### Source information ###
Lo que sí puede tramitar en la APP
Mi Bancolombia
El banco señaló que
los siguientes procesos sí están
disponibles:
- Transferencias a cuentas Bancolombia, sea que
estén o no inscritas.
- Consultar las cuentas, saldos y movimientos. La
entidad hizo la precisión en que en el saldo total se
###
### Source information ###
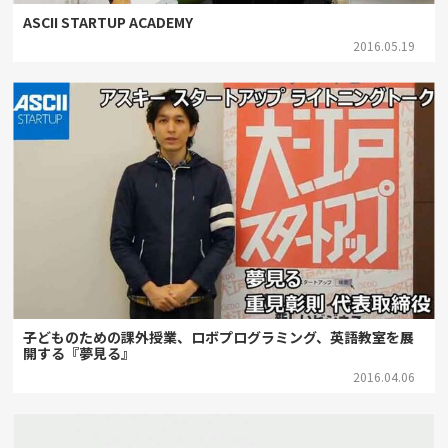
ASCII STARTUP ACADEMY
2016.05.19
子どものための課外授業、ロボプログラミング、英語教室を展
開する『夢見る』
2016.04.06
###
### Source information ###
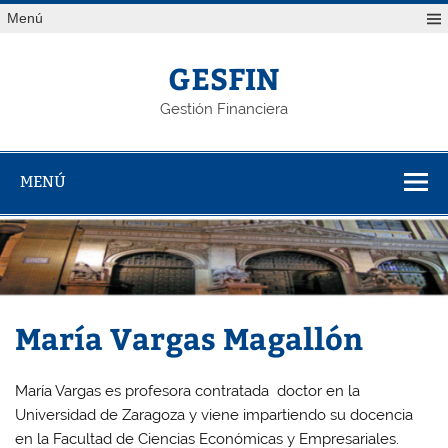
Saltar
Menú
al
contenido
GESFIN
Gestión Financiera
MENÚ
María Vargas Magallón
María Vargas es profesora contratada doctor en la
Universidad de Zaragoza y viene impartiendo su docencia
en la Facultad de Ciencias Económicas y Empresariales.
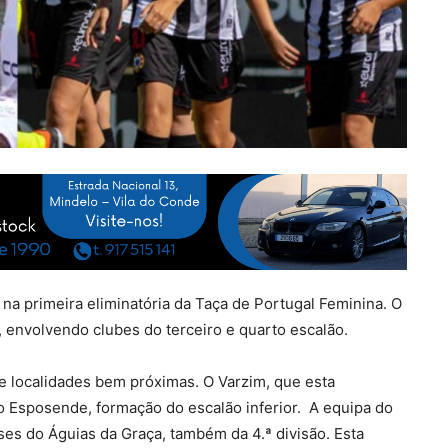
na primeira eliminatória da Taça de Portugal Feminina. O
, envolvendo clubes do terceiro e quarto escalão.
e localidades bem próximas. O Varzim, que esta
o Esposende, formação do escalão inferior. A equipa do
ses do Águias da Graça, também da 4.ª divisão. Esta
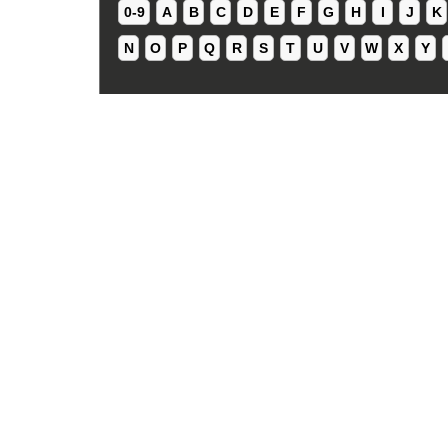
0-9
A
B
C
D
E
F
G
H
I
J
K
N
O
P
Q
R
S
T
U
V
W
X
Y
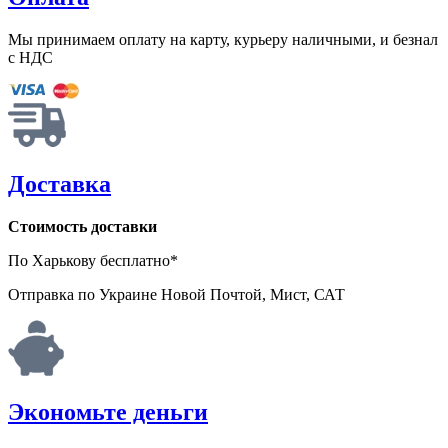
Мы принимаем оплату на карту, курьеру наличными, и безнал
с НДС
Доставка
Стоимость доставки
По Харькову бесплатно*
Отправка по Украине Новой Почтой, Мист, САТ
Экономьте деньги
###
▶ **Task goal**
Please update the lines starting at the one containing "Мы принимаем оплату" and ending at the one containing "Экономьте деньги" by replacing "Новой Почтой" with "Укрпочтой", leaving all else unchanged. Return only those lines.

▶ **Output of the exercise**
Мы принимаем оплату на карту, курьеру наличными, и безнал
с НДС
Доставка
Стоимость доставки
По Харькову бесплатно*
Отправка по Украине Укрпочтой, Мист, САТ
Экономьте деньги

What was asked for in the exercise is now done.